Page text —

# # # # #


                            • rafaelmn 16 hours ago

                              Summarization ? I'm pretty sure there are benchmarks for this because people used summarization to build search indexes (at least a few years ago when I was working on this they did and there were benchmarks)

                            • ozbonus 10 hours ago

                              Mess o youxwh to yt h!

                              • daft_pink a day ago

                                i’m really curious how well they perform with a long chat history. i find that gemini often gets confused when the context is long enough and starts responding to prior prompts, using the cli or it’s gem chat window.

                                • XenophileJKO a day ago

                                  From my experience. Gemini is REALLY bad about context blending. It can't keep track of what I said and what it said in a conversation under 200K tokens. It blends concepts and statements up, then refers to some fabricated hybrid fact or comment.

                                  Gemini has done this in ways that I haven't seen in the recent or current generation models from OpenAI or Anthropic.

                                  It really surprised me that Gemini performs so well in multi-turn benchmarks, given that tendency.

# # # # #

Source data —
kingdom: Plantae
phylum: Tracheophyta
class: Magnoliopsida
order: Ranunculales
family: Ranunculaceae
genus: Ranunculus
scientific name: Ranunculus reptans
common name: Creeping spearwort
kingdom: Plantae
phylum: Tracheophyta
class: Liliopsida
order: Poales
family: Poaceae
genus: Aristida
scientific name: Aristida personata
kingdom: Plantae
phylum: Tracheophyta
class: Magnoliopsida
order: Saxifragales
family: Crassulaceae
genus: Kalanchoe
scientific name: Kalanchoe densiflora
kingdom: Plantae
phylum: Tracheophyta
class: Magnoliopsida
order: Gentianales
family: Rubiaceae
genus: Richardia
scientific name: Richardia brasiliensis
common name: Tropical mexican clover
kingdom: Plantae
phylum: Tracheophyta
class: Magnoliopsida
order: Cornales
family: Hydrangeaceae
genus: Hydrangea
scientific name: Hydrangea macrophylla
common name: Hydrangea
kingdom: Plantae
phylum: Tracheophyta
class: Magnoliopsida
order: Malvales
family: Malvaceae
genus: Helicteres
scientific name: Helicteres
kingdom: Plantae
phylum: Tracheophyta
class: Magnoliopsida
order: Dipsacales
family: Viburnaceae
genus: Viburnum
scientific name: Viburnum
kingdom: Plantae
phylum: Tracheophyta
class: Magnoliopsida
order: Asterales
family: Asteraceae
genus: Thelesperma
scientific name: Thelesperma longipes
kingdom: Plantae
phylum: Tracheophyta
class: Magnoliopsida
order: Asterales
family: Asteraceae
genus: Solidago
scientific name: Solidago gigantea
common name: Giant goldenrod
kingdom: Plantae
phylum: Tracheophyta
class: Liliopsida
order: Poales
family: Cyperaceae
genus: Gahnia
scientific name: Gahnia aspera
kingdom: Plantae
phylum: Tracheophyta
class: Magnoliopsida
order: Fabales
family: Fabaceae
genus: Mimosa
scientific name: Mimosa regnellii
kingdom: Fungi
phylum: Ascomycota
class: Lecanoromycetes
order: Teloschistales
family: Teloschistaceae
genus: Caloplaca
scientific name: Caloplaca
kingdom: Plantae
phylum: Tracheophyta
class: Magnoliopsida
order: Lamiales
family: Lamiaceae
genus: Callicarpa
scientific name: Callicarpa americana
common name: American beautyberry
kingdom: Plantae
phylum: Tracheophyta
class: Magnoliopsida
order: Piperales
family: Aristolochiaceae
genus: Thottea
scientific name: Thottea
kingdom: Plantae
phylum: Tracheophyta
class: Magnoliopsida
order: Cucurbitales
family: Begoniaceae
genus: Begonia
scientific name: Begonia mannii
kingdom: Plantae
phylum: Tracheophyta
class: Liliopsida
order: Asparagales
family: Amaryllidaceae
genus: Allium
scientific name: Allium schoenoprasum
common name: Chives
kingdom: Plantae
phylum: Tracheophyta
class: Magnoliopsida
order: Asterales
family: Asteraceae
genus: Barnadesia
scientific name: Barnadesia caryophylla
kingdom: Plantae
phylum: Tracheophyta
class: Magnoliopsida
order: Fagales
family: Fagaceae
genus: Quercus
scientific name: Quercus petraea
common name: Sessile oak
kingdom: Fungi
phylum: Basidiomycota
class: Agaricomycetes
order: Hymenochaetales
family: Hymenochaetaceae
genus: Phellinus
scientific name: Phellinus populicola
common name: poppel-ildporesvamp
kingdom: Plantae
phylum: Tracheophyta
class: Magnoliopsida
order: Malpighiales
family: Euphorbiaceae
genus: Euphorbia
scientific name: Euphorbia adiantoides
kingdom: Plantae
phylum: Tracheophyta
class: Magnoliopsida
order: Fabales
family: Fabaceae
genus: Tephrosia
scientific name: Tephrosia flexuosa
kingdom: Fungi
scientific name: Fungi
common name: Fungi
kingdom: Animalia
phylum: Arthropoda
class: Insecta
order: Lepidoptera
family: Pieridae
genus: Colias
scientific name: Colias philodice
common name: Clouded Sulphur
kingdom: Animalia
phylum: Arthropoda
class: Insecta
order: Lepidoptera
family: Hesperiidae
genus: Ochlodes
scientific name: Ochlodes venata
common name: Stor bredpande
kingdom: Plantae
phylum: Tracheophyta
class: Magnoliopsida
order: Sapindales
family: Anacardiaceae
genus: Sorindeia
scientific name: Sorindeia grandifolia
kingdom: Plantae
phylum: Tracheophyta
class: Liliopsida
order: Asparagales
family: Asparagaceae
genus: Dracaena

# # # # #

Tasks to perform —
1. In the forum thread, rewrite the passage from "Summarization ? I'm" to "youxwh to yt h!", swapping "benchmarks" for "evaluations".
2. According to the forum thread, under what conversation length does Gemini lose track of what the user said and what it said?
3. Continue the forum thread from the point where it stops.
The listing is separate from the forum thread.

Expected responses —
1.
Summarization ? I'm pretty sure there are evaluations for this because people used summarization to build search indexes (at least a few years ago when I was working on this they did and there were evaluations)

                            • ozbonus 10 hours ago

                              Mess o youxwh to yt h!

2. Under 200K tokens.

3.
                                  • IanCal a day ago

                                    I’ve not experimented with the recent models for this but older Gemini models were awful for this - they’d lie about what I’d said or what was in their system prompt even with short conversations.

                                • koakuma-chan a day ago

                                  I really doubt you can fit all Harry Potter books in 1M tokens.

                                  • PeterStuer a day ago

                                    The series is 1,084,170 words. At let's say 1.4 tokens per word, this would not fit, but it is getting close.

                                    • magicalhippo a day ago

                                      How do they do if you test[1] them for attention deficit disorder?

                                      [1]: https://www.imdb.com/title/tt0766092/quotes/?item=qt1440870

                                      • koakuma-chan a day ago

                                        It's 2M tokens for Gemini.

                                        • chrismustcode a day ago

                                          That was previous iterations, 2.5 is 1 million context window

                                          https://ai.google.dev/gemini-api/docs/models (context window is details under model variant section with + signs)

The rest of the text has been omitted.